There should therefore be a simple indicator of the font used, with the file name and version. 
It's a feedback from the field.
Comment 12 Regis Perdreau 2024-09-19 18:07:45 UTC
According to the source code, the version number is not managed by LibreOffice...
I suggest improving the function linked to Uno to allow a third-party extension to read the version number if the user wants to...
Comment 13 Eyal Rozenberg 2024-09-19 18:28:15 UTC
(In reply to Regis Perdreau from comment #12)
> According to the source code, the version number is not managed by
> LibreOffice...

Whether it's managed or not - information about fonts is available to applications. If you open, for example, the GNOME font viewer (ugh, I hate GNOME) shows us, other than the name:

* Variant, a.k.a. style
* File location
* Type (e.g. TrueType, OpenType)
* Version string
* Copyright notice
* Description
* Manufacturer
* Designer
* License
* Glyph Count
* Color Glyphs Yes/No

I'm definitely not saying all of these should be shown - but it seems they can be easily (?) determined.
Comment 14 Regis Perdreau 2024-09-19 19:04:53 UTC
You can't read version from basic, or i want to know how...
Comment 15 Eyal Rozenberg 2024-09-19 19:40:26 UTC
(In reply to Regis Perdreau from comment #14)
> You can't read version from basic, or i want to know how...

basic? I'm not sure what you mean.
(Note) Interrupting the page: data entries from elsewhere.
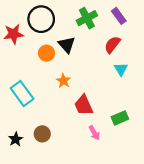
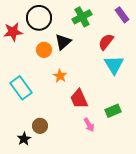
purple rectangle: (119, 16) -> (122, 15), moved
black triangle: (67, 45) -> (63, 42), turned 30
cyan triangle: (121, 69) -> (114, 65), size x1.5
black star: (16, 139) -> (24, 139), moved

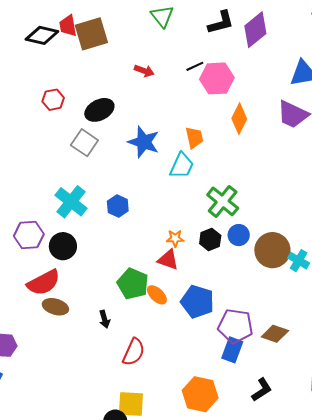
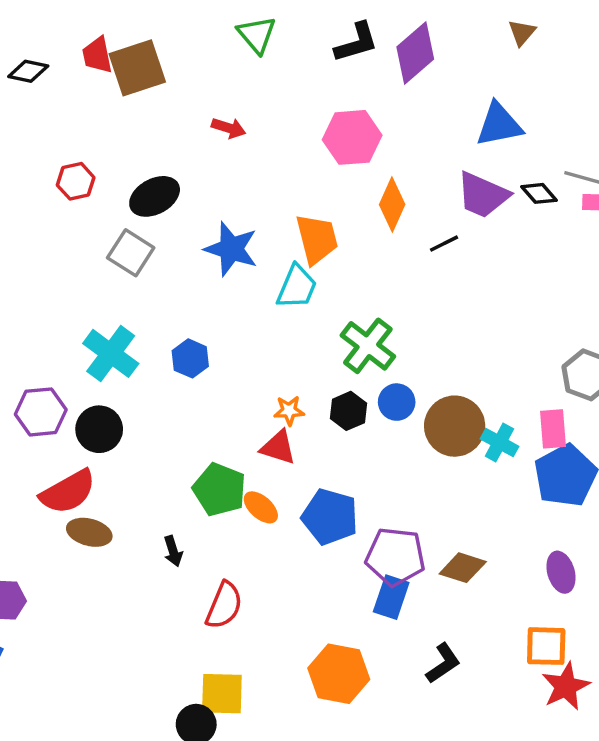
black diamond: (42, 35) -> (28, 71), moved, size x0.7
black line: (195, 66) -> (444, 244), moved
orange trapezoid: (194, 138) -> (317, 239), size x1.4

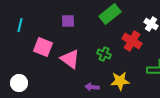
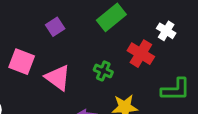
purple square: (68, 21) -> (55, 27), turned -32

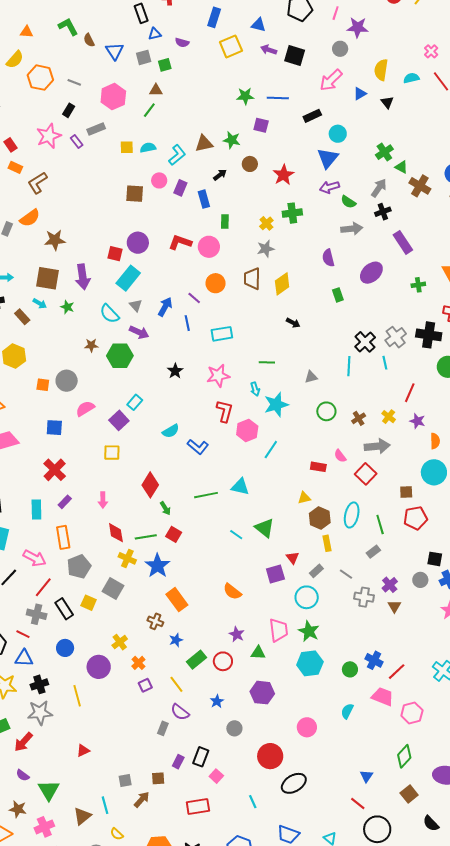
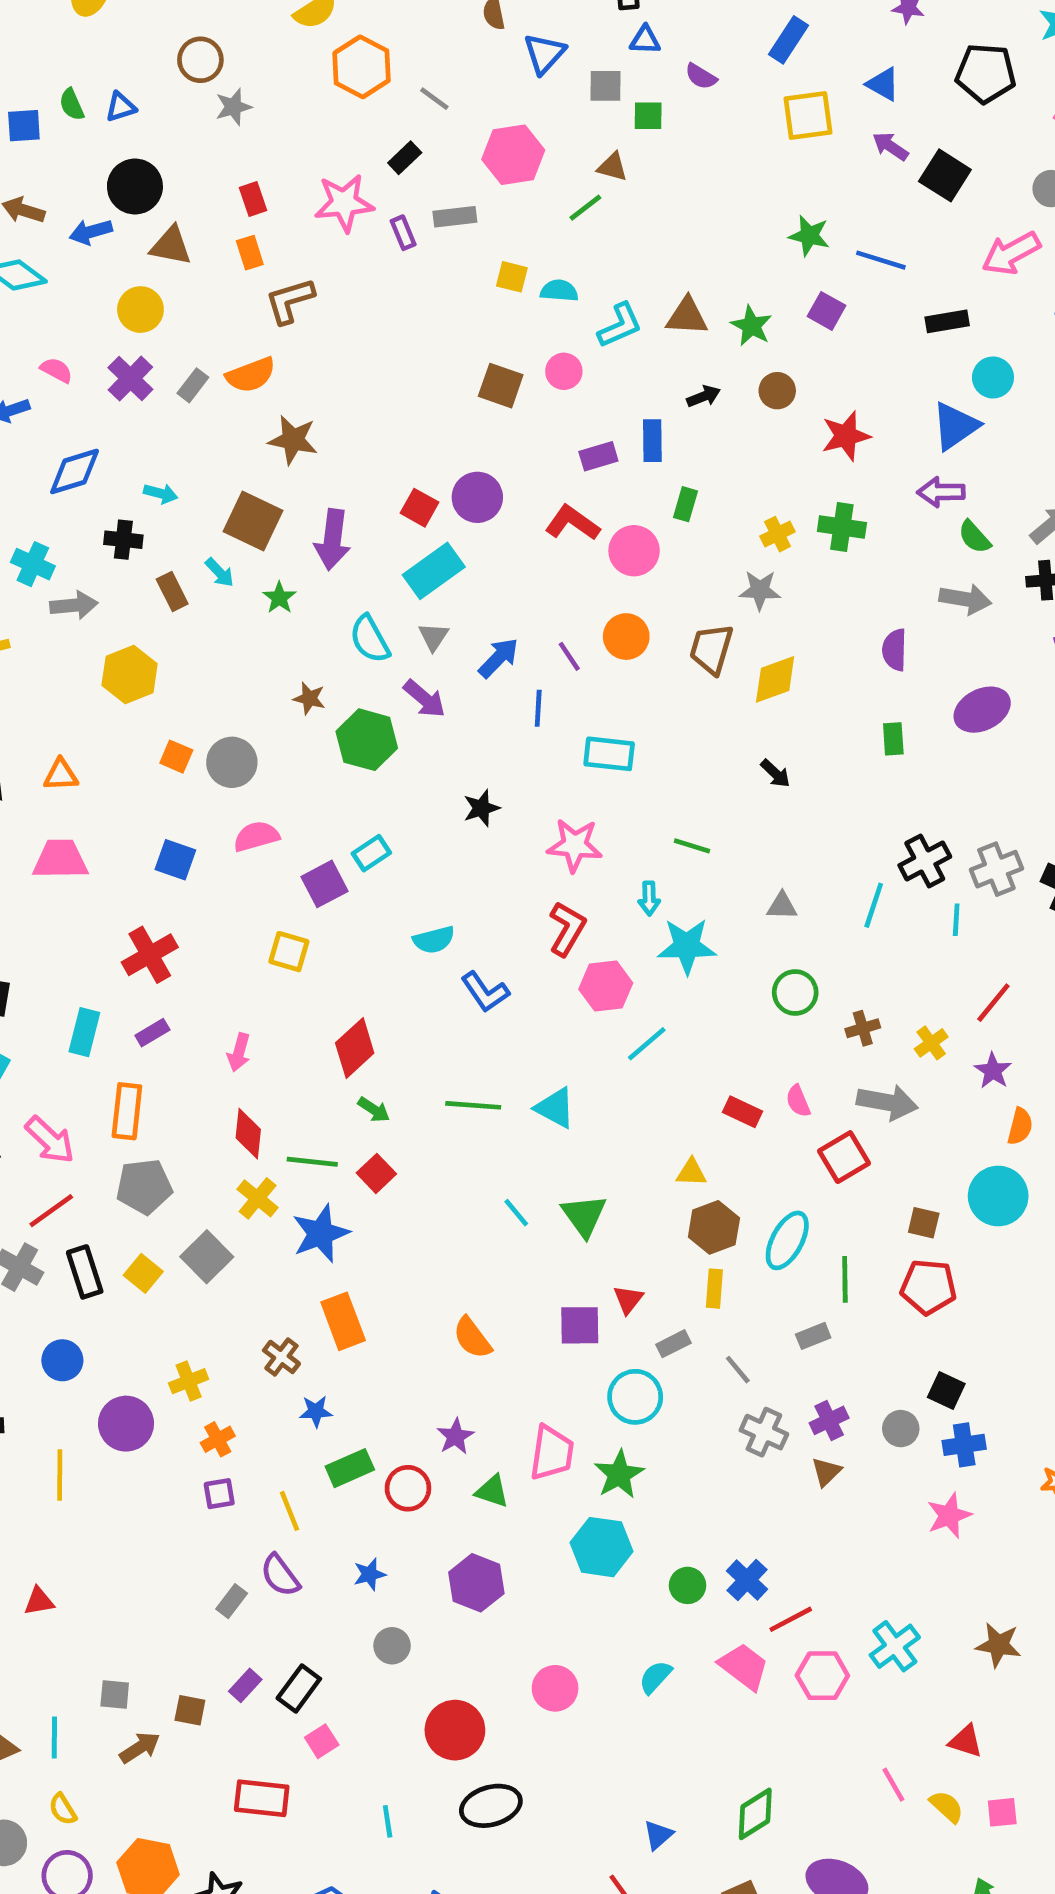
orange rectangle: (15, 167) -> (250, 253), turned 32
purple rectangle: (180, 188) -> (598, 456), moved, turned 35
green arrow: (165, 508) -> (374, 1110), turned -40
pink hexagon: (412, 713) -> (822, 1676), moved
Anyway, look at the GNOME fonts code, here:

https://gitlab.gnome.org/GNOME/gnome-font-viewer/-/blob/main/src/font-view-window.c#L416

and there's some kind of font loader which gives you a bunch of strings through an FT_Face structure/handle.

I'm no font handling expert though.
Comment 16 Regis Perdreau 2024-09-27 13:30:35 UTC
We have 3 environments to manage with different graphical settings.
The problem is to have an official and robust way of reading the font metadata and the version, with the UNO API and not tinkering with third-party libraries that can change.
If we have an UNO api, we can build external tools if you don't want to add some information in the standard user interface.
Third-party tools,are not always accurate because we may have different formats (TTF, OTF).